Required tasks ::
1 - List every year mentioned in the passage about Solana Beach and its Ecuador program.
2 - Continue the passage about Solana Beach and its Ecuador program from its final sentence.

**** Given passage

When the City Council first discussed the idea in February, 14 residents wrote to the city expressing support for the partnership. Officials received one letter from a resident who opposed the idea, saying that fundraising for an international cause is “outside the purview of the city.”
Solana Beach officials say the program could one day help the city meet state environmental mandates. A state law known as AB 32 requires cities to reduce their greenhouse-gas emissions to 1990 levels by 2020.
Heebner said the city has approached elected representatives in Sacramento about the possibility of counting the Ecuador program toward the city's carbon-reduction goal.
“There's only so much that a small city like Solana Beach can do. We don't have fleets of cars; we don't have landfills,” Heebner said. “We're hoping that a city the size of ours can do something like this and have it count toward our goals.”
Solana Beach is known for its environmental initiatives. For example, the city collects plastic bags in a partnership with Trex, a manufacturer that uses them in weather-resistant decking. The city also provides incentives for environmentally friendly construction projects by placing them first in line for permit processing.
Nature & Culture International's 2008 budget was $3.4 million, according to its annual report. Its main source of revenue is from foundations; it also receives government funding and donations from individuals, among other sources.

********
**** Provided material

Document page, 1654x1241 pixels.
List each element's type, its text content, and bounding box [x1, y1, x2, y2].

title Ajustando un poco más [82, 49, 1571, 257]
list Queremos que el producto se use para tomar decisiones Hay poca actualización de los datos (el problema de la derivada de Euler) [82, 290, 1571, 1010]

********

Exercise responses ::
1 - 1990, 2020, 2008

2 -
All of its board members are unpaid and receive no money for expenses, according to Internal Revenue Service filings.
Last year, the organization helped establish the Alto Nanay-Pintuyacu-Chambira Regional Conservation Area, which set aside 2.4 million acres of primate habitat in the Peruvian Amazon, according to its 2008 annual report.
The organization has a three-person staff in the United States and employs 90 people in Ecuador, Peru and Mexico. It focuses on the conservation of threatened ecosystems in the dry forests, cloud forests and rain forests of the Latin American tropics.
Former Solana Beach Mayor Doug Sheres is on the board of directors. Sheres said he became involved because “the work that they're doing is remarkable, and unlike anything I've seen anywhere else.”